Please restate the material below word for word, from the first line through the one that contains "corchetes] indican la", inclusive.

* * *

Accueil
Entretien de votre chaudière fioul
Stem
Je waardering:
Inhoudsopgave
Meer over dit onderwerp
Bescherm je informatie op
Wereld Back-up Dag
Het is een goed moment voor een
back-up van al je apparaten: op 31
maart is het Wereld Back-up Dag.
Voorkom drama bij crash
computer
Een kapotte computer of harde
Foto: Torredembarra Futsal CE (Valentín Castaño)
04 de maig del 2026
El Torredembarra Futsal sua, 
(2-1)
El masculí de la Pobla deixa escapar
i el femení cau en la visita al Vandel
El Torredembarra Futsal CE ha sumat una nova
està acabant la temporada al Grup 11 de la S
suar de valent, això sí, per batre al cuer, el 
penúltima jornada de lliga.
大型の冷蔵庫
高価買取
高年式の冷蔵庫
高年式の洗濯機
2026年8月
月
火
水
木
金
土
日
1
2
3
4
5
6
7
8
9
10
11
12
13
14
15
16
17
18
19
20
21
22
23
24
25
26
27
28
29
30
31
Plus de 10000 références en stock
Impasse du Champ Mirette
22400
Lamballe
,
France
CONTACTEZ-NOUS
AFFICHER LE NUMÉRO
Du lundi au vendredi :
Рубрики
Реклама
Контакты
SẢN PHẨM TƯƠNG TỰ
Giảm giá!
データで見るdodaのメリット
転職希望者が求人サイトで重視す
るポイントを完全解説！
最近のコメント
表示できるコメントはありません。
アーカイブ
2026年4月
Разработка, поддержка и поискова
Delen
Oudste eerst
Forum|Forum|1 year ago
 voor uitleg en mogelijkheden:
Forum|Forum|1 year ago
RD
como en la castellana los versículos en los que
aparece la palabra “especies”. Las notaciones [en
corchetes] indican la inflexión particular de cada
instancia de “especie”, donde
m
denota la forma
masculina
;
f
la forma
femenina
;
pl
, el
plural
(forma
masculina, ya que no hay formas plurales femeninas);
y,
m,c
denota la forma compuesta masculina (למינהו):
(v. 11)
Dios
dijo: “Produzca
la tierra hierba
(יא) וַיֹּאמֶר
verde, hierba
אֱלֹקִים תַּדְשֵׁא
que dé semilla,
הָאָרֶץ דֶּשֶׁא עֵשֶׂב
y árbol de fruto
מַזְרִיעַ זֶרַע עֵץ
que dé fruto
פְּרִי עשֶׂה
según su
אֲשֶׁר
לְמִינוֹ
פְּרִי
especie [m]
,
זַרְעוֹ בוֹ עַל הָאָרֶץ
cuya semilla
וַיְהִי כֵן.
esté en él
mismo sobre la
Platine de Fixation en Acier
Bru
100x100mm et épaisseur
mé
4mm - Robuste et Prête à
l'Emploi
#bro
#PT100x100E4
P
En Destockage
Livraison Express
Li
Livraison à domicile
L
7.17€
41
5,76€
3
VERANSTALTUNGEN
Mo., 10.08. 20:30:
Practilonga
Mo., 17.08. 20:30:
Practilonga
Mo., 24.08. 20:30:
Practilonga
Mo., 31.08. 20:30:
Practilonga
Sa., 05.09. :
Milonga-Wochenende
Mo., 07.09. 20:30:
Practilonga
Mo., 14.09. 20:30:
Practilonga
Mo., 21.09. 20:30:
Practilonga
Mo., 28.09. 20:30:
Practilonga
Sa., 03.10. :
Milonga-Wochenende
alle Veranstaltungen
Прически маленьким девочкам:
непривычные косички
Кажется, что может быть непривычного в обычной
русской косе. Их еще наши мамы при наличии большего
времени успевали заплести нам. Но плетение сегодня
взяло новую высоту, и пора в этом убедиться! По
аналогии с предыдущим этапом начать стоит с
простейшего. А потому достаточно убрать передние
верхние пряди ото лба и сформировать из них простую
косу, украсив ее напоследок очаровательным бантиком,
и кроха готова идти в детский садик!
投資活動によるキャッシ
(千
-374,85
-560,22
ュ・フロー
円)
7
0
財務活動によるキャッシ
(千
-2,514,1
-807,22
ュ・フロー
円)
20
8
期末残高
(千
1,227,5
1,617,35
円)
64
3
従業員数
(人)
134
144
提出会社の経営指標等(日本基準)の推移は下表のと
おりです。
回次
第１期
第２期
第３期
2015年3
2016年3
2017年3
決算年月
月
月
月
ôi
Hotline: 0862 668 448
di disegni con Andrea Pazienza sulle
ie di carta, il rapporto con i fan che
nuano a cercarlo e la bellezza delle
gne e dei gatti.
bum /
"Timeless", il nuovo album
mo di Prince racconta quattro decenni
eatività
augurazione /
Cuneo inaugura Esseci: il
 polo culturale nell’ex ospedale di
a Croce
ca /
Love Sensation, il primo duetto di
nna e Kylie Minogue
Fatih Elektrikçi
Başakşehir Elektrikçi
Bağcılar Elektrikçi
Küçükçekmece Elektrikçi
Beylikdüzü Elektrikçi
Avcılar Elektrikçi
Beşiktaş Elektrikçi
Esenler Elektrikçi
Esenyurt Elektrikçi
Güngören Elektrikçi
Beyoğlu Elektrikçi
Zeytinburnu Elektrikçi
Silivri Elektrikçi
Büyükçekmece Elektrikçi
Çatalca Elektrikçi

* * *

RESPONSE FOR THIS EXERCISE
Accueil
Entretien de votre chaudière fioul
Stem
Je waardering:
Inhoudsopgave
Meer over dit onderwerp
Bescherm je informatie op
Wereld Back-up Dag
Het is een goed moment voor een
back-up van al je apparaten: op 31
maart is het Wereld Back-up Dag.
Voorkom drama bij crash
computer
Een kapotte computer of harde
Foto: Torredembarra Futsal CE (Valentín Castaño)
04 de maig del 2026
El Torredembarra Futsal sua, 
(2-1)
El masculí de la Pobla deixa escapar
i el femení cau en la visita al Vandel
El Torredembarra Futsal CE ha sumat una nova
està acabant la temporada al Grup 11 de la S
suar de valent, això sí, per batre al cuer, el 
penúltima jornada de lliga.
大型の冷蔵庫
高価買取
高年式の冷蔵庫
高年式の洗濯機
2026年8月
月
火
水
木
金
土
日
1
2
3
4
5
6
7
8
9
10
11
12
13
14
15
16
17
18
19
20
21
22
23
24
25
26
27
28
29
30
31
Plus de 10000 références en stock
Impasse du Champ Mirette
22400
Lamballe
,
France
CONTACTEZ-NOUS
AFFICHER LE NUMÉRO
Du lundi au vendredi :
Рубрики
Реклама
Контакты
SẢN PHẨM TƯƠNG TỰ
Giảm giá!
データで見るdodaのメリット
転職希望者が求人サイトで重視す
るポイントを完全解説！
最近のコメント
表示できるコメントはありません。
アーカイブ
2026年4月
Разработка, поддержка и поискова
Delen
Oudste eerst
Forum|Forum|1 year ago
 voor uitleg en mogelijkheden:
Forum|Forum|1 year ago
RD
como en la castellana los versículos en los que
aparece la palabra “especies”. Las notaciones [en
corchetes] indican la inflexión particular de cada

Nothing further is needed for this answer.